The mystery was solved a few years later when we began the WorldsAway project, still consulting to Fujitsu but in a role that was much more hands-on. Our initial plan had been to work from the Fujitsu Habitat code, back porting the client to Macs and Windows, and cleaning up their server (80 users, yeesh). When we took apart their code, we finally figured out what had been puzzling us all that time: they had lost the architecture. In spite of all the information we gave them, we had completely failed to communicate how things worked. Their guys hadn’t understood the whole client-server concept, which for that day and place was somewhat exotic, so they just implemented what they knew, which was a terminal-mainframe architecture. Their “client” was basically a fancy, highly specialized graphics terminal; all the real work was done on the server. For example, when you issued a command to an object, instead of sending a command message to the object on the server, the client would send the X-Y coordinates of your mouse click. The server would then render its own copy of the scene into an internal buffer to figure out what object you had clicked on. Not only was this extremely inefficient, but the race conditions inherent a multi-user environment meant that it also sometimes just got the wrong answer. It was amazing…

What’s going on is that without some kind of direct experience to use as a touchstone, people don’t have the context that gives them a place in their minds to put the things you are telling them. The things you say often don’t stick, and the few things that do stick are often distorted. Also, most people aren’t very good at visualizing hypotheticals, at imagining what something they haven’t experienced might be like, or even what something they have experienced might be like if it were somewhat different. One of the things I really miss from my days at Lucasfilm is having artists on staff, being able to run down the hall and say, “hey Gary, draw me this picture.”

Eventually people can be educated, but what you have to do is find a way give them the experience, to put them in the situation. Sometimes this can only happen by making real the thing you are describing, but sometimes by dint of clever artifice you can simulate it.

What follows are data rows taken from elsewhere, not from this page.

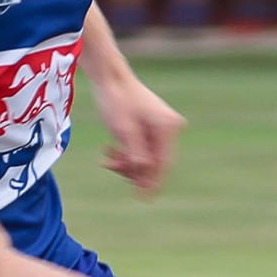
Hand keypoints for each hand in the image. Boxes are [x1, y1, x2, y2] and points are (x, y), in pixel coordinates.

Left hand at [96, 76, 185, 197]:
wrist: (110, 77)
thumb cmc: (116, 100)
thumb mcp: (124, 130)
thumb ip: (136, 154)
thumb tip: (144, 175)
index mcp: (167, 127)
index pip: (164, 163)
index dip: (153, 182)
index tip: (144, 198)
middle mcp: (169, 128)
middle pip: (155, 162)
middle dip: (133, 169)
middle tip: (111, 166)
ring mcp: (160, 128)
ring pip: (147, 157)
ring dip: (127, 162)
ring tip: (107, 157)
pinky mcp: (150, 128)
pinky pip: (142, 149)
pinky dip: (127, 153)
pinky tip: (110, 151)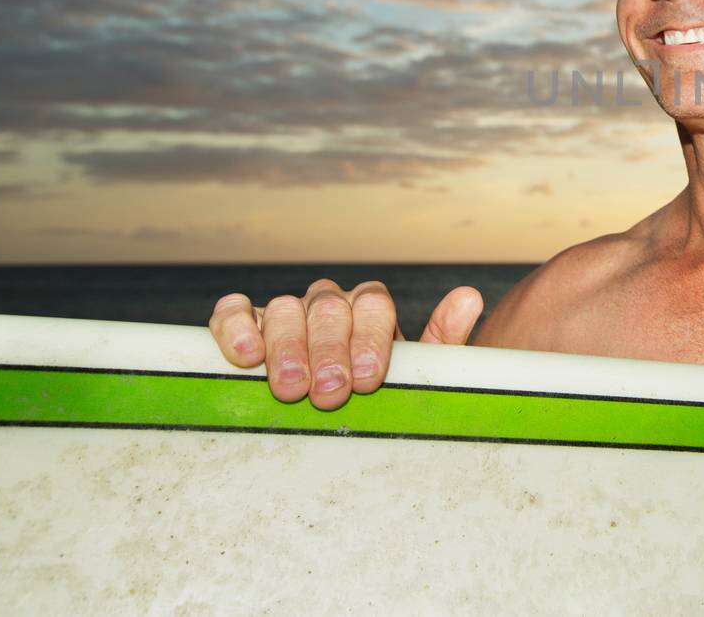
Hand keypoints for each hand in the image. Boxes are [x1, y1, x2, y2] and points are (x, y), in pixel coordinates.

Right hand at [208, 280, 484, 409]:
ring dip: (287, 347)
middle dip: (329, 351)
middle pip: (328, 308)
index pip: (373, 305)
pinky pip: (233, 312)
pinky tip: (245, 356)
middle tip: (328, 392)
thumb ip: (441, 340)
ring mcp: (287, 312)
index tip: (367, 379)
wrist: (336, 407)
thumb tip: (469, 297)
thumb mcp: (415, 374)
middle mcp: (329, 304)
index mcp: (370, 309)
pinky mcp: (245, 325)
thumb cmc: (376, 391)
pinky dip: (236, 327)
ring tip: (290, 388)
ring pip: (283, 308)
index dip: (370, 339)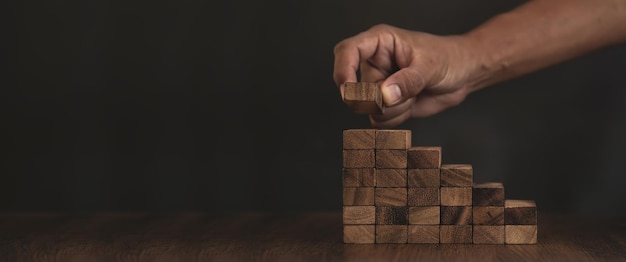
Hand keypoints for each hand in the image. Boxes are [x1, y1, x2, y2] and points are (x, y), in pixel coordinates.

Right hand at [333, 24, 477, 127]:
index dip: (343, 71)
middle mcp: (374, 63)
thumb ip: (407, 81)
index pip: (347, 51)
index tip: (349, 91)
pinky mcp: (385, 103)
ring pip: (368, 108)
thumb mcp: (430, 66)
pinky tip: (411, 104)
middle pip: (356, 89)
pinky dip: (397, 118)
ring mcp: (377, 84)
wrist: (462, 74)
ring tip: (414, 94)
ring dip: (393, 109)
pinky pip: (379, 120)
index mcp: (379, 42)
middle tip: (404, 93)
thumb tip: (384, 95)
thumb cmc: (447, 58)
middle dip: (380, 99)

With luck, eventually there will be an “Aha!”. If you’re really good, the “Aha!” will followed by “Oh, so that’s what you meant”. But don’t be too surprised or upset if the “Aha!” is instead followed by “Why didn’t you tell me that?”. At Communities.com we developed a system called Passport (I’ll save the astonishing trademark story for a later posting) that let us do some pretty amazing things with web browsers. For example, with just a few magic HTML tags we could stick avatars on a web page — pretty much any web page. For months Randy kept getting up at management meetings and saying, “We’ll be able to put avatars on web pages. Start thinking about what you might do with that.” Mostly, nobody reacted much. After a couple of months of this we had things working, and so he got up and presented a demo of avatars walking around on top of our company home page. People were amazed, joyful, and enthusiastic. But they also pretty much all said the same thing: “why didn’t you tell us that we could put avatars on web pages?” You can’t tell people anything.

When people ask me about my life’s ambitions, I often joke that my goal is to become independently wealthy so that I can afford to get some work done. Mainly that’s about being able to do things without having to explain them first, so that the finished product can be the explanation. I think this will be a major labor saving improvement.

One final point: I expect none of you to really get what I’m talking about here, because this principle also applies to itself. But I fully expect I’ll get the occasional email saying “Oh! so that’s what you meant.” or “Why didn’t you tell me that?” I did, but you can’t tell people anything.